=== Section Start ===

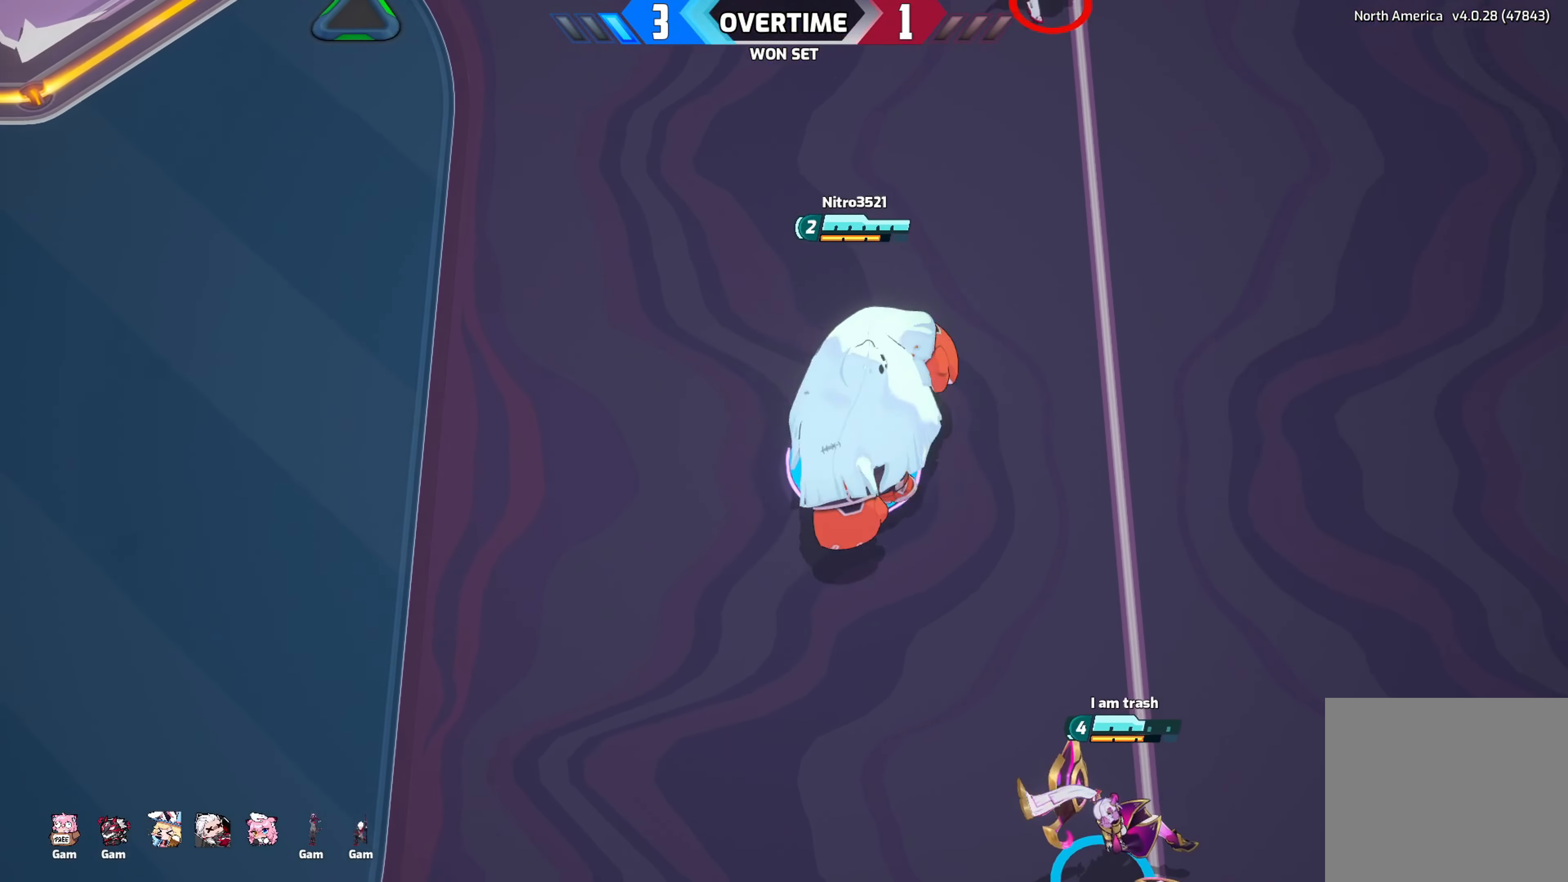
{"buttons": [], "left_stick": "center", "right_stick": "center", "events": []}
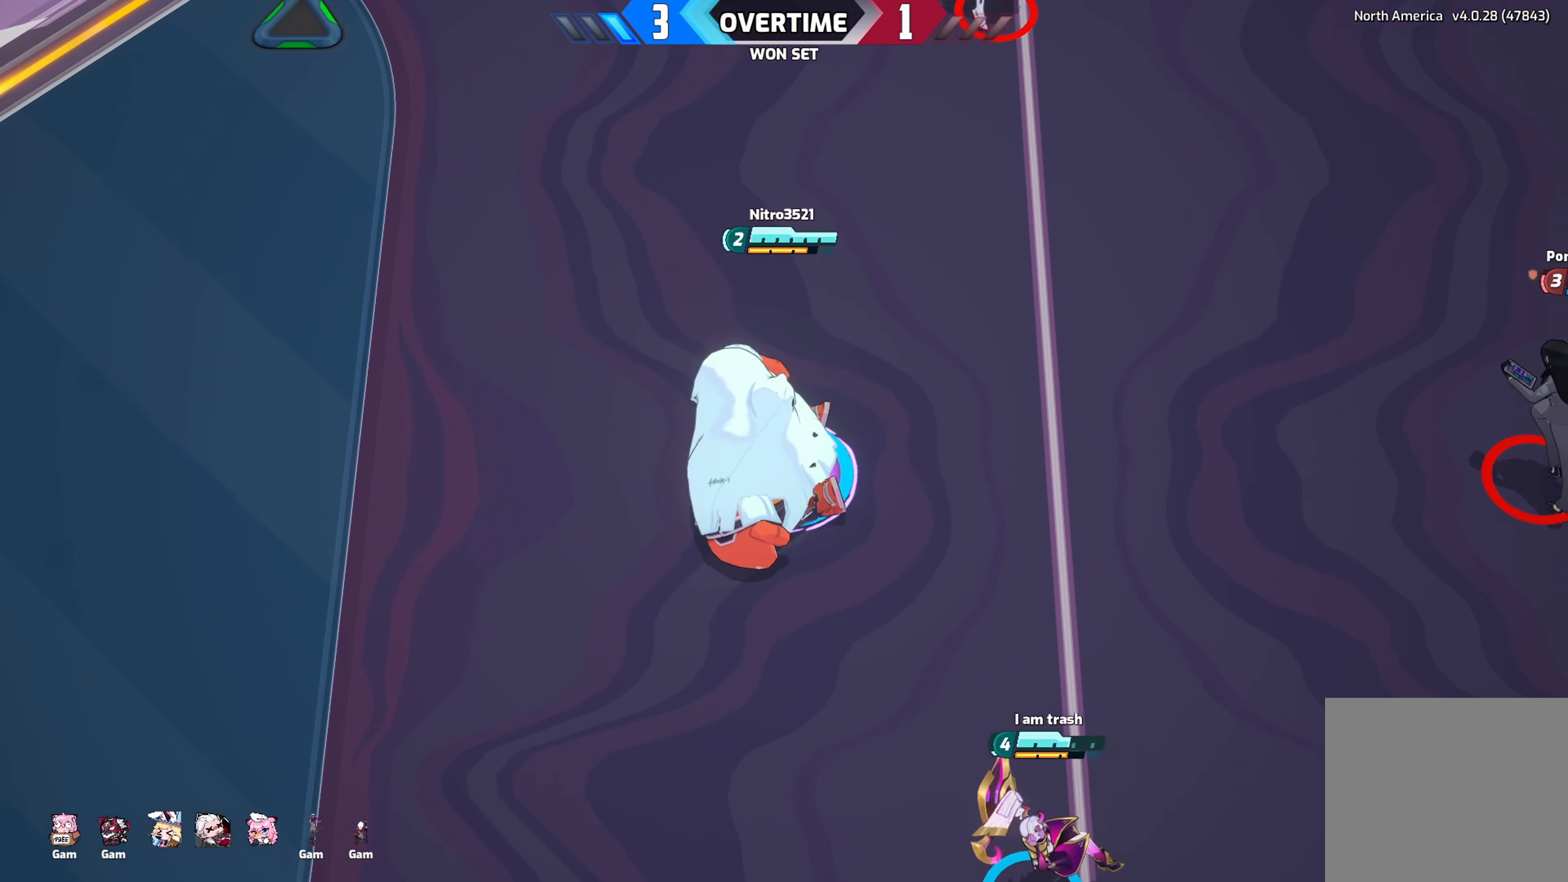
{"buttons": [], "left_stick": "center", "right_stick": "center", "events": []}
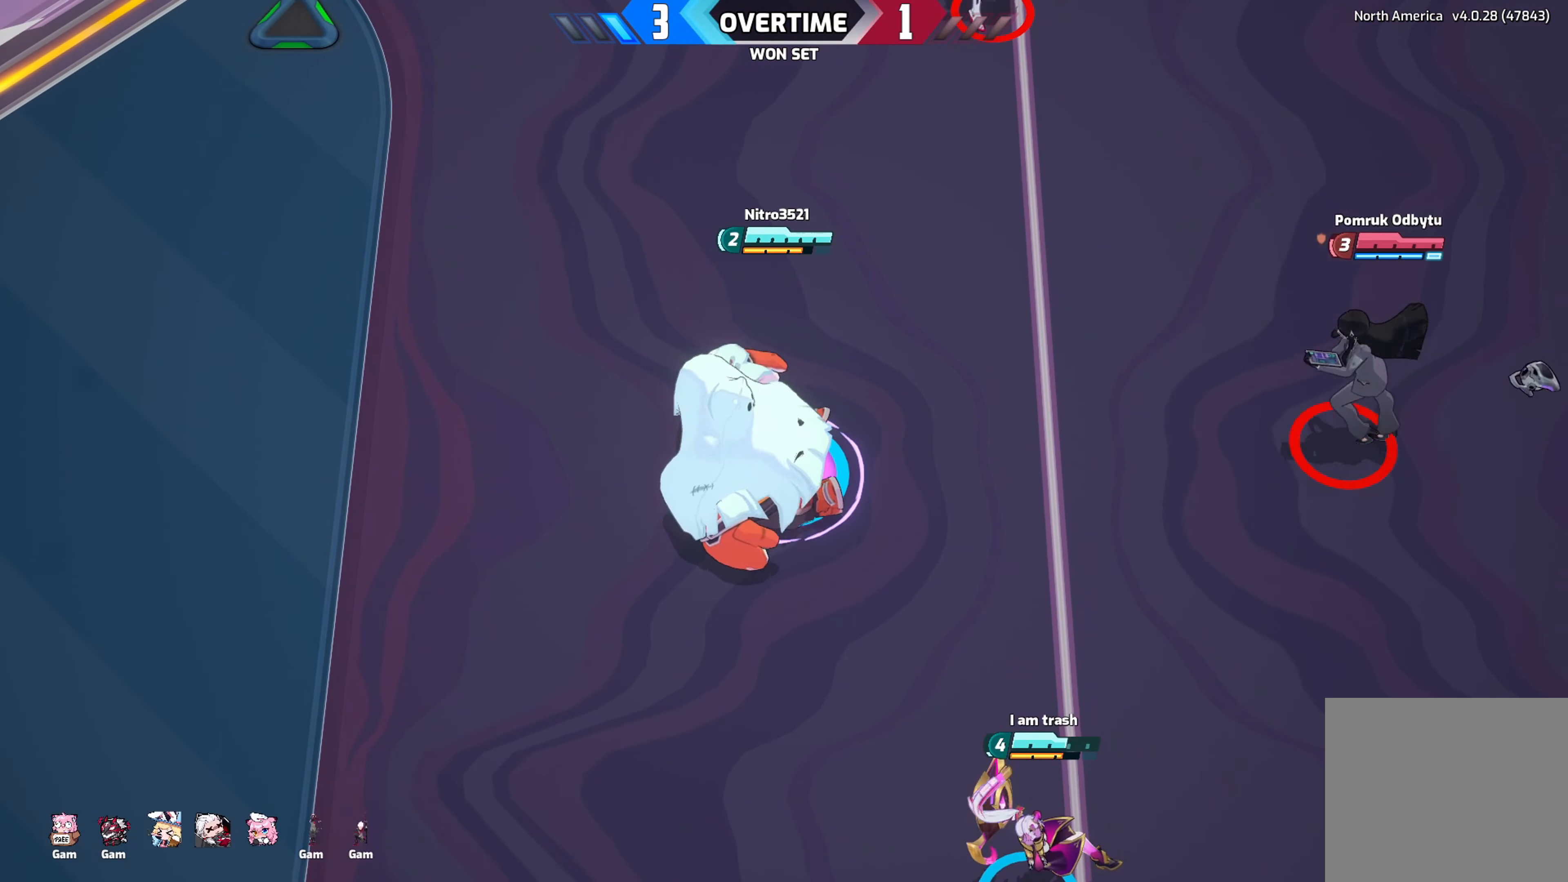
{"buttons": [], "left_stick": "center", "right_stick": "center", "events": []}
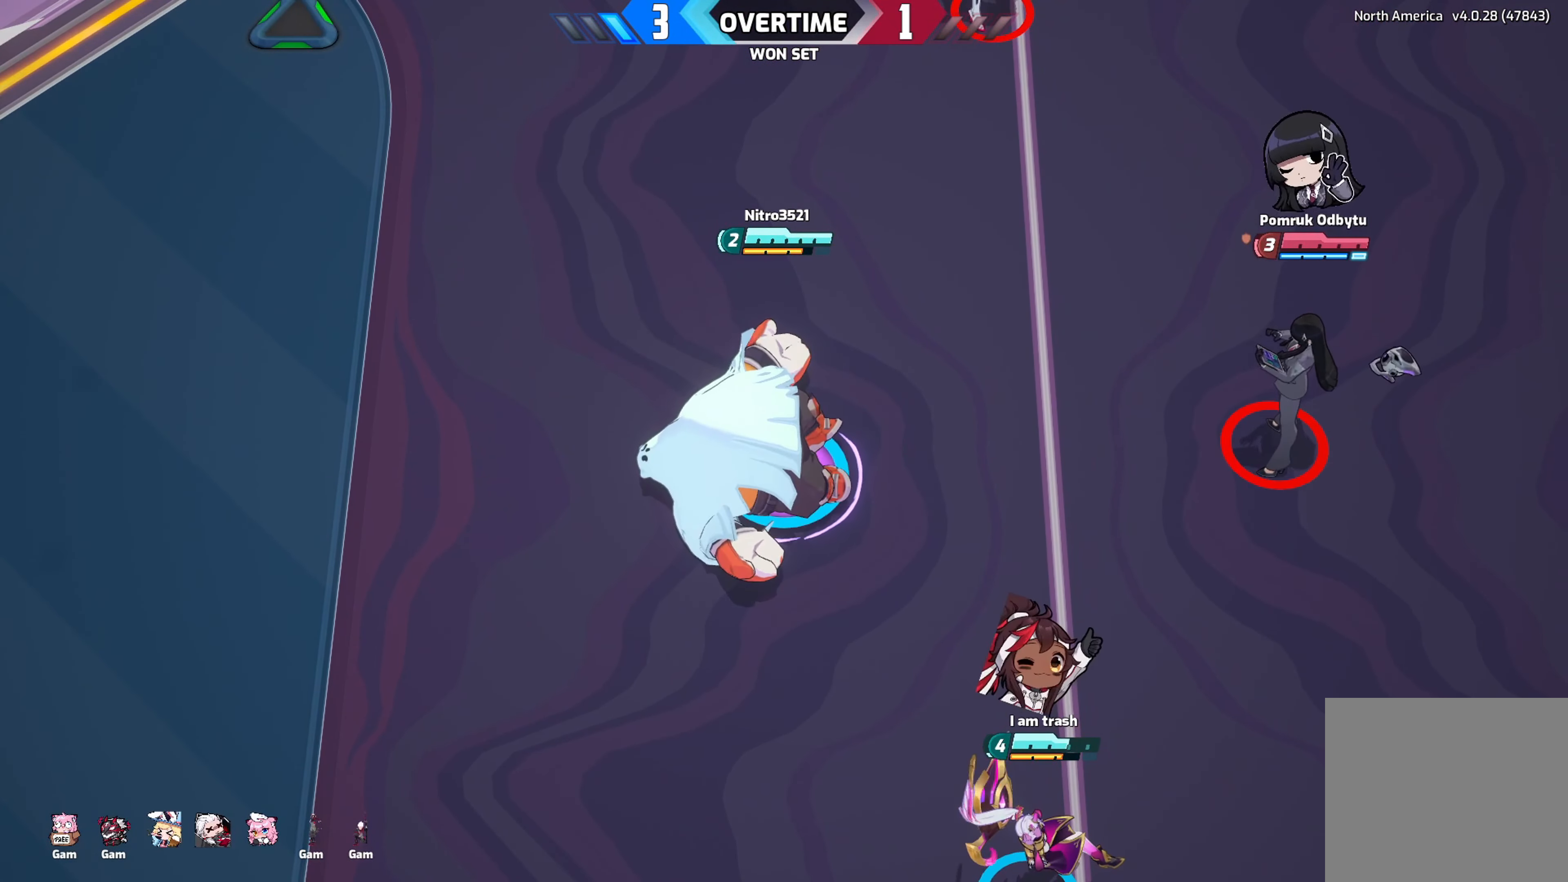
{"buttons": ["Y"], "left_stick": "up", "right_stick": "center", "events": [[167, "left_stick", "right"], [283, "Y", "down"], [317, "left_stick", "down"], [433, "left_stick", "up"]]}
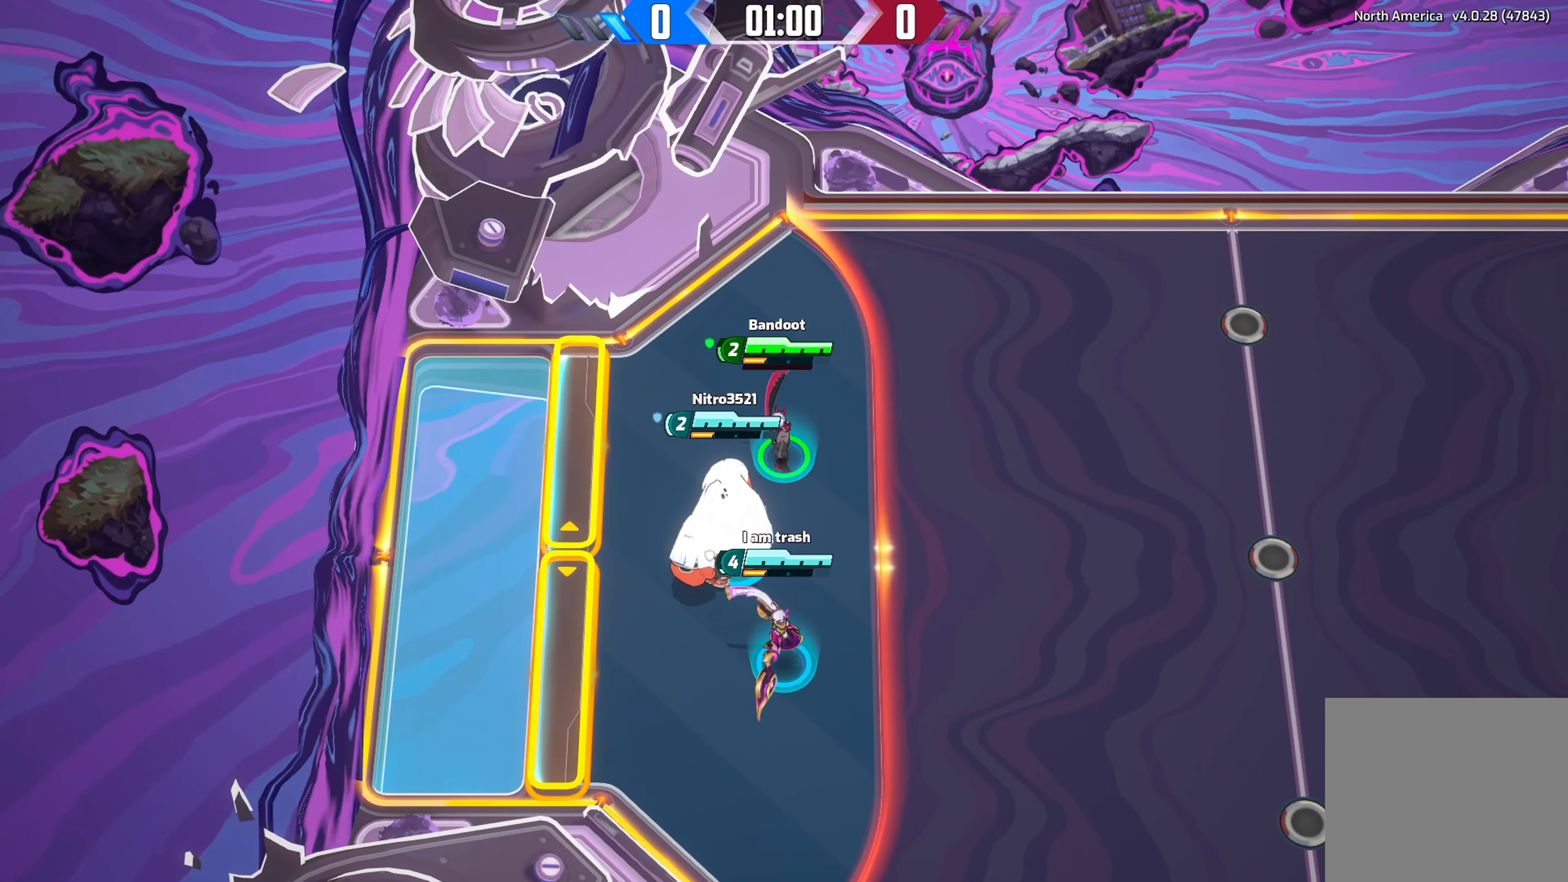
{"buttons": ["Y"], "left_stick": "up-right", "right_stick": "center", "events": [[17, "left_stick", "right"], [83, "left_stick", "down"], [167, "left_stick", "up"], [250, "left_stick", "right"], [333, "left_stick", "down-left"], [400, "left_stick", "up-right"]]}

=== Section End ===

Assignment: All of the entries above should be retyped exactly, with the pictures left out.

Problem solution:
{"buttons": [], "left_stick": "center", "right_stick": "center", "events": []}
{"buttons": [], "left_stick": "center", "right_stick": "center", "events": []}
{"buttons": [], "left_stick": "center", "right_stick": "center", "events": []}
{"buttons": ["Y"], "left_stick": "up", "right_stick": "center", "events": [[167, "left_stick", "right"], [283, "Y", "down"], [317, "left_stick", "down"], [433, "left_stick", "up"]]}
{"buttons": ["Y"], "left_stick": "up-right", "right_stick": "center", "events": [[17, "left_stick", "right"], [83, "left_stick", "down"], [167, "left_stick", "up"], [250, "left_stick", "right"], [333, "left_stick", "down-left"], [400, "left_stick", "up-right"]]}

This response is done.